One case she will discuss, though. About a year ago Frenkel got a call about a situation in an Oak Cliff apartment (she and her regular team of five assistants are always on call). So she drove there in her unmarked car with her tools and solvents. She pulled on a disposable white body suit and strapped on a particulate respirator. Plastic visor to protect the eyes. All mucus membranes covered. And Frenkel went in to deal with someone else's mess.

Seems a woman had decided to go out of town for an extended period, and she had decided, in the interest of convenience presumably, to leave five dogs in her two-bedroom apartment. "And these were not small dogs," Frenkel says. "We're talking big dogs. She left huge tubs of water and food for them. Long story short, the dogs ganged up and killed one of the dogs. Another dog died, I don't know how. The other three got trapped in the bathroom, very small bathroom, and chewed through the hot water line. The hot water was running the entire time. One of the dogs was actually boiled to death. It was a horrible, horrible situation."

Space prevents a full recounting of how difficult the entry was because of water pressure against the bathroom door or how hazardous the flea infestation had grown or even how quickly the dog owner, upon returning to town, found herself behind bars. But two animals did survive. What was left of the other three went into the red bags and the incinerator. Such material is handled like medical waste, and its disposal is regulated by the state. Frenkel contracts with another outfit to haul it off.

Frenkel handles about 70 cases every year. Unfortunately, she regularly turns away work because she's too busy.
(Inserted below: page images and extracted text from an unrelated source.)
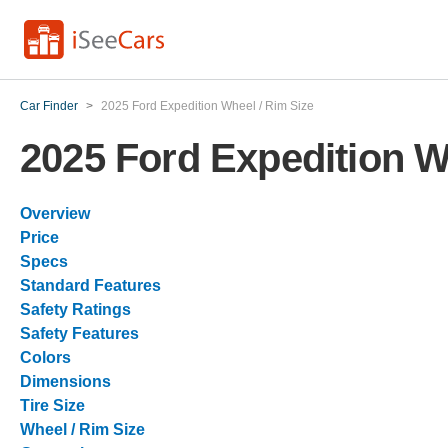
Car Finder
>
2025 Ford Expedition Wheel / Rim Size
2025 Ford Expedition W
Overview
Price
Specs
Standard Features
Safety Ratings
Safety Features
Colors
Dimensions
Tire Size
Wheel / Rim Size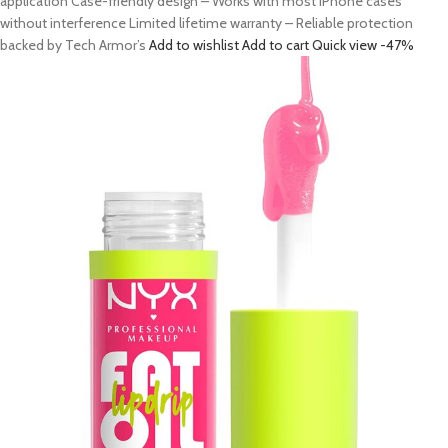
application Case-friendly design – Works with most iPhone cases
without interference Limited lifetime warranty – Reliable protection
backed by Tech Armor’s
Add to wishlist
Add to cart
Quick view
-47%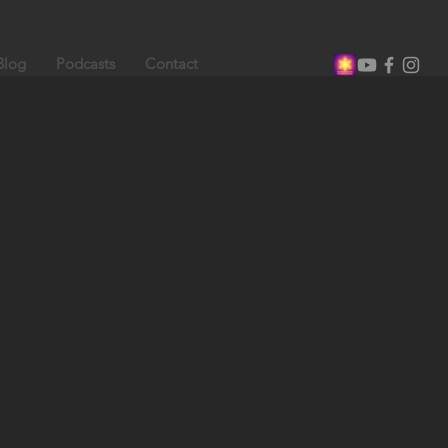
Blog
Podcasts
Contact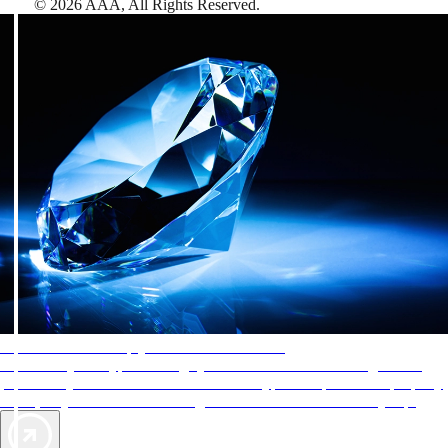
©
2026
AAA,
All Rights Reserved
.
AAA Diamonds help you find the best hotels
More than just a typical rating system. AAA Diamond designations
provide objective reviews that reflect the type of experience a property
offers, so you can choose the right accommodations for every trip.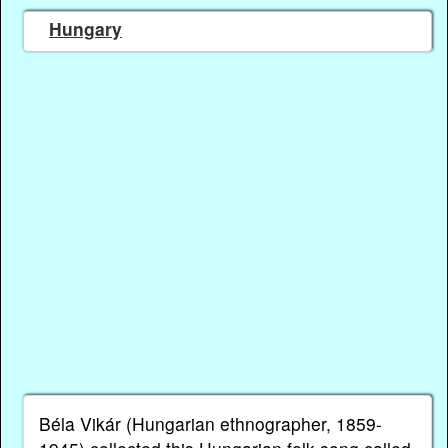
Hungary
Béla Vikár (Hungarian ethnographer, 1859-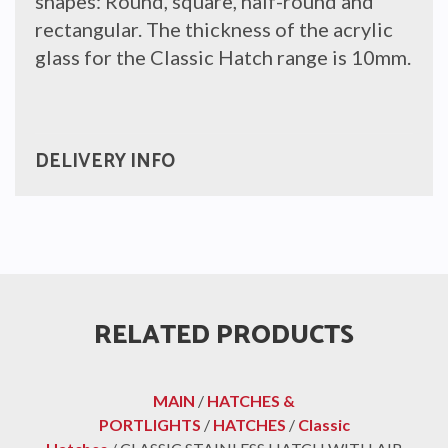
shapes: Round, square, half-round and
rectangular. The thickness of the acrylic
glass for the Classic Hatch range is 10mm.
DELIVERY INFO
RELATED PRODUCTS
MAIN
/
HATCHES &
PORTLIGHTS
/
HATCHES
/
Classic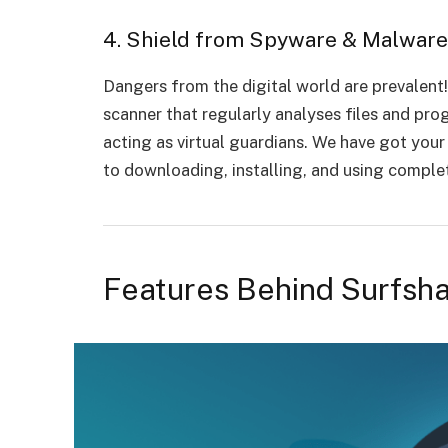
4. Shield from Spyware & Malwar
Dangers from the digital world are prevalent
scanner that regularly analyses files and pr
acting as virtual guardians. We have got you
to downloading, installing, and using comple
Features Behind Surfsha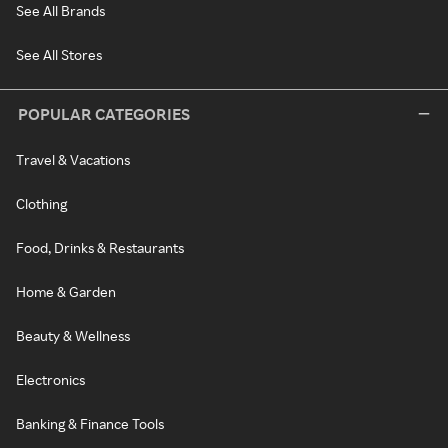
See All Brands
See All Stores
POPULAR CATEGORIES
Travel & Vacations
Clothing
Food, Drinks & Restaurants
Home & Garden
Beauty & Wellness
Electronics
Banking & Finance Tools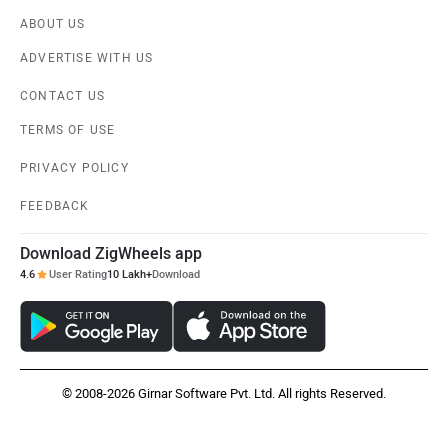
ABOUT US
ADVERTISE WITH US
CONTACT US
TERMS OF USE
PRIVACY POLICY
FEEDBACK
Download ZigWheels app
4.6
User Rating
10 Lakh+
Download
© 2008-2026 Girnar Software Pvt. Ltd. All rights Reserved.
Since she started Crime Scene Clean-Up services, other cleanup concerns have entered the industry. Some have endured, but most have moved on because, according to Frenkel, they didn't understand "it's not a pleasant thing to do." This is called an understatement.

"The only thing that keeps me going, that keeps me from burning out, is that I do a lot of praying," she says. "We pray, and we fast. You have to pray. You can't do it without God. You just can't do it. You see things that people do to each other that are just horrendous. I can't do it apart from the Lord. I really can't."